Garrison information
- Occupants: King's Own Yorkshire Light Infantry York and Lancaster Regiment

= Pontefract Barracks =

Pontefract Barracks is a former military installation in Pontefract, West Yorkshire, England.

==History==
The barracks were built in the Fortress Gothic Revival Style and were completed in 1879. Their creation took place as part of the Cardwell Reforms which encouraged the localisation of British military forces.

The barracks were intended as depot for the 51st (2nd Yorkshire West Riding) Regiment of Foot and the 105th Regiment of Foot (Madras Light Infantry). Under the Childers Reforms these regiments amalgamated to form the King's Own Yorkshire Light Infantry with its depot at the barracks in 1881. The King's Own Yorkshire Light Infantry remained at the barracks until 1938 when they moved to Strensall Camp.
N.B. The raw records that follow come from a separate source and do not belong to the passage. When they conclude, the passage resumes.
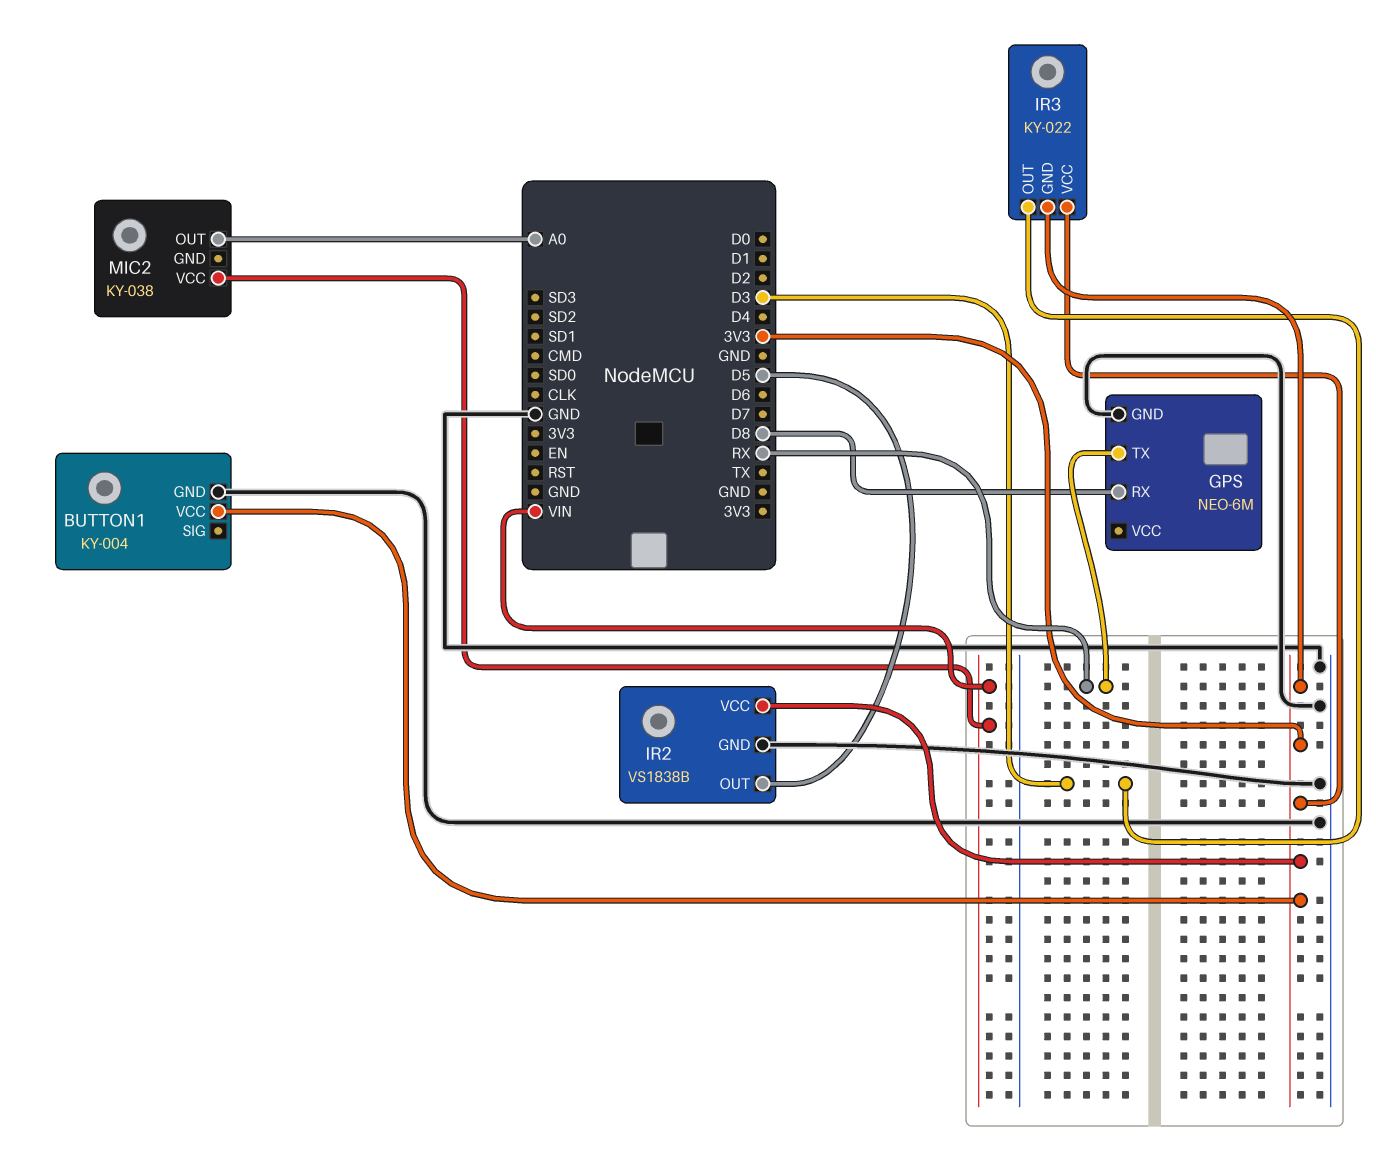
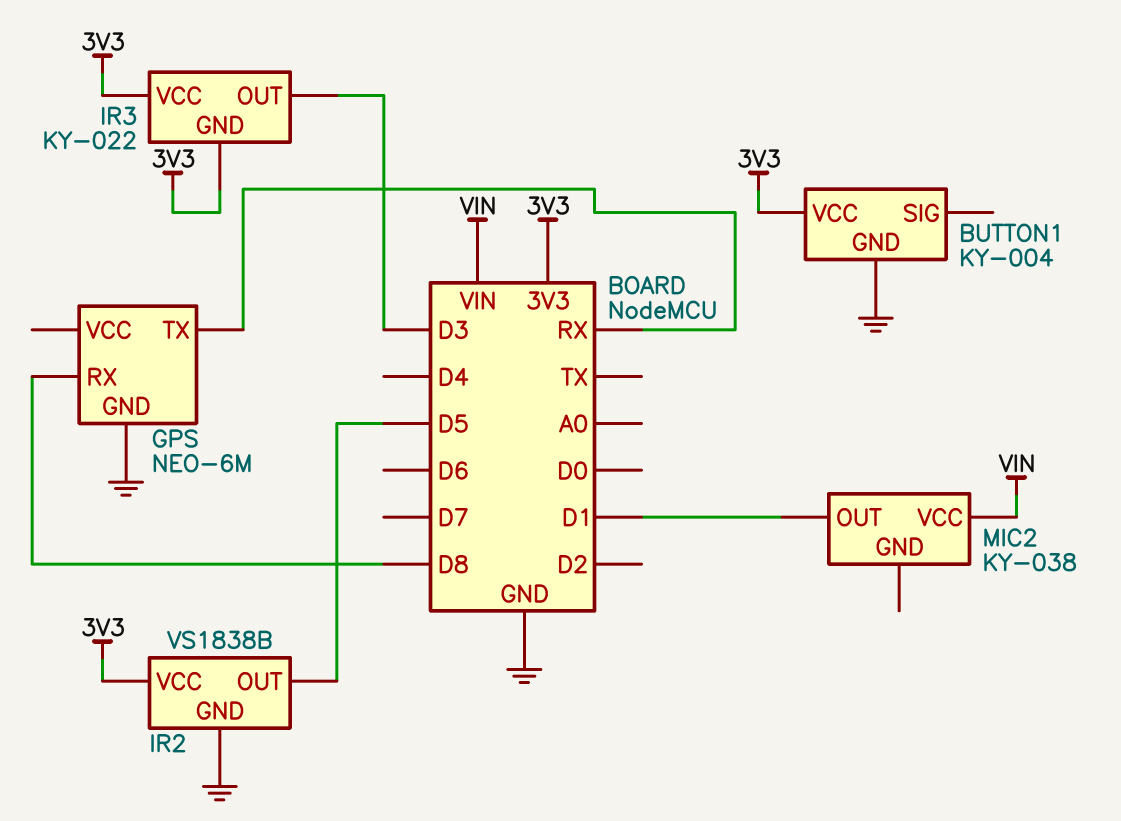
MIC2 pin OUT: A0 -> D1

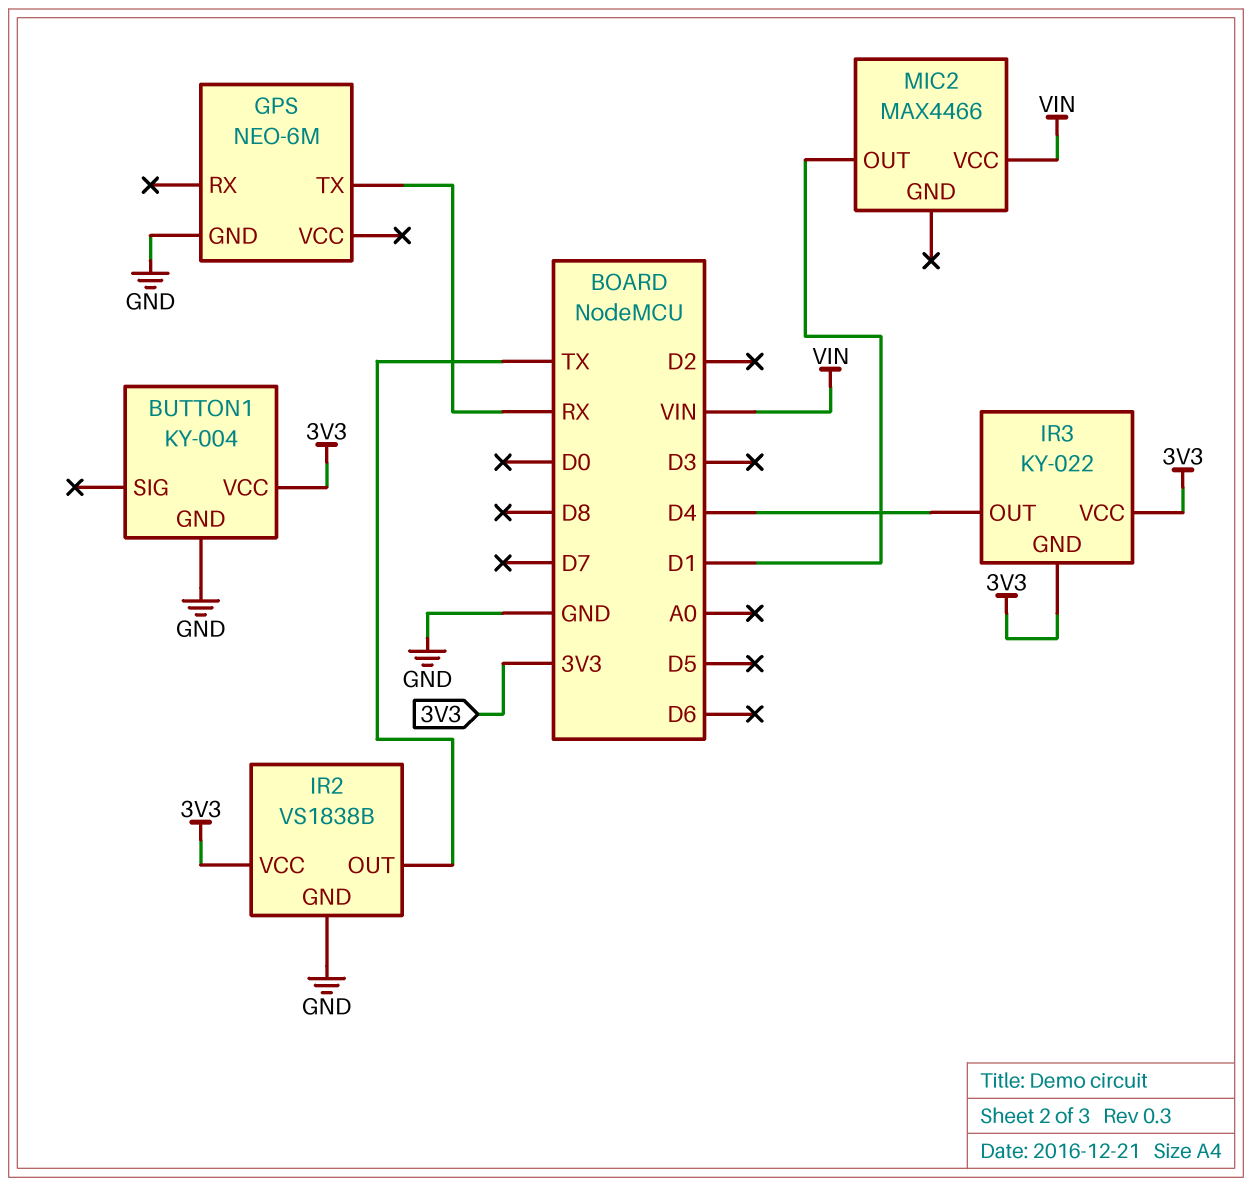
GPS pin RX: D8 -> none
IR2 pin OUT: D5 -> TX
IR3 pin OUT: D3 -> D4
MIC2: KY-038 -> MAX4466

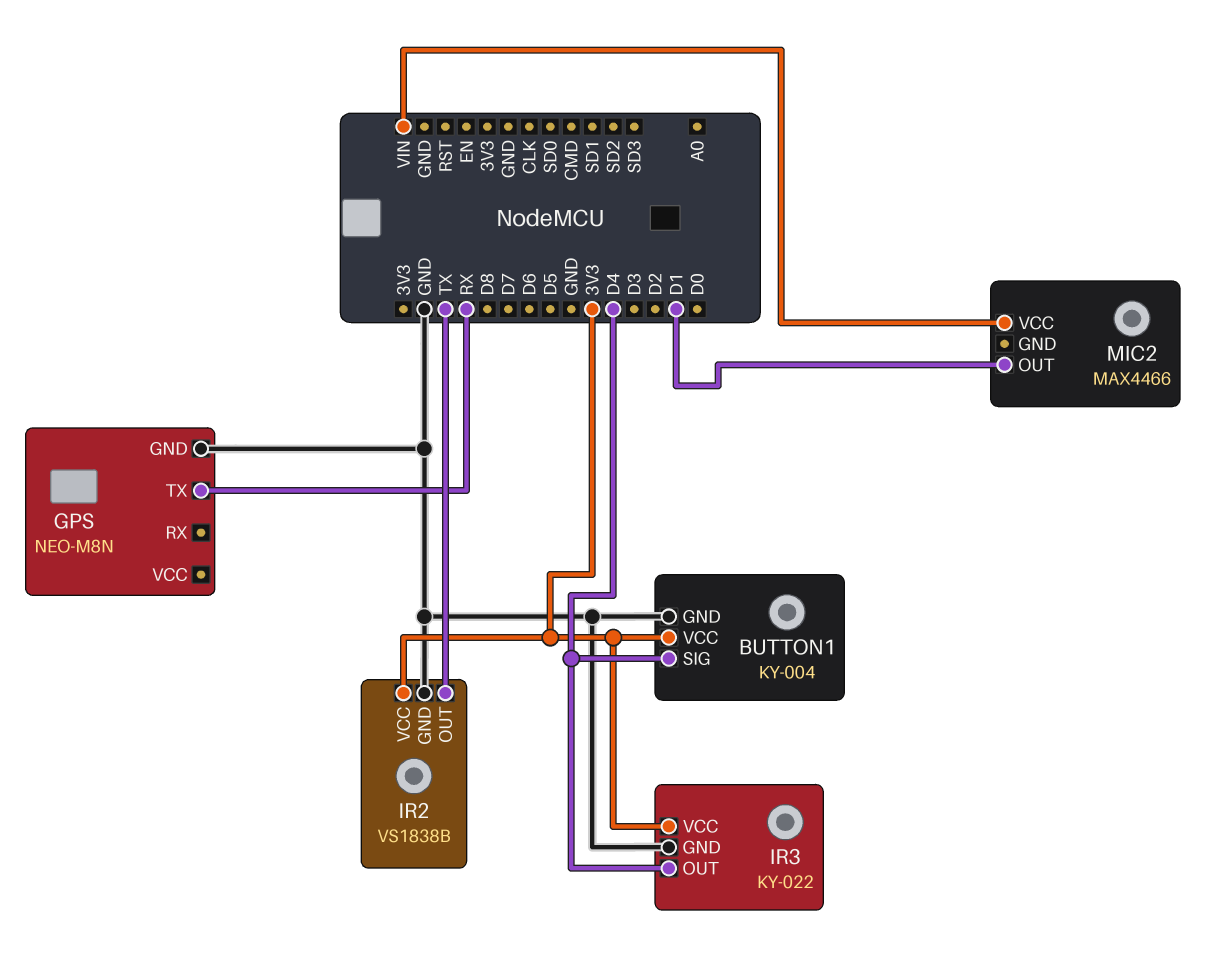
BUTTON1 pin SIG: none -> D4
GPS: NEO-6M -> NEO-M8N
IR3 pin GND: 3V3 -> GND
The barracks were also intended as depot for the 65th (2nd Yorkshire, North Riding) Regiment of Foot and the 84th (York and Lancaster) Regiment of Foot. Under the Childers Reforms these regiments amalgamated to form the York and Lancaster Regiment with its depot at the barracks in 1881. The barracks were demoted to the status of out-station to the Yorkshire Brigade depot at Queen Elizabeth Barracks in 1958 and closed in 1963. The barracks were redeveloped by Asquith Properties and converted into serviced offices in 1997.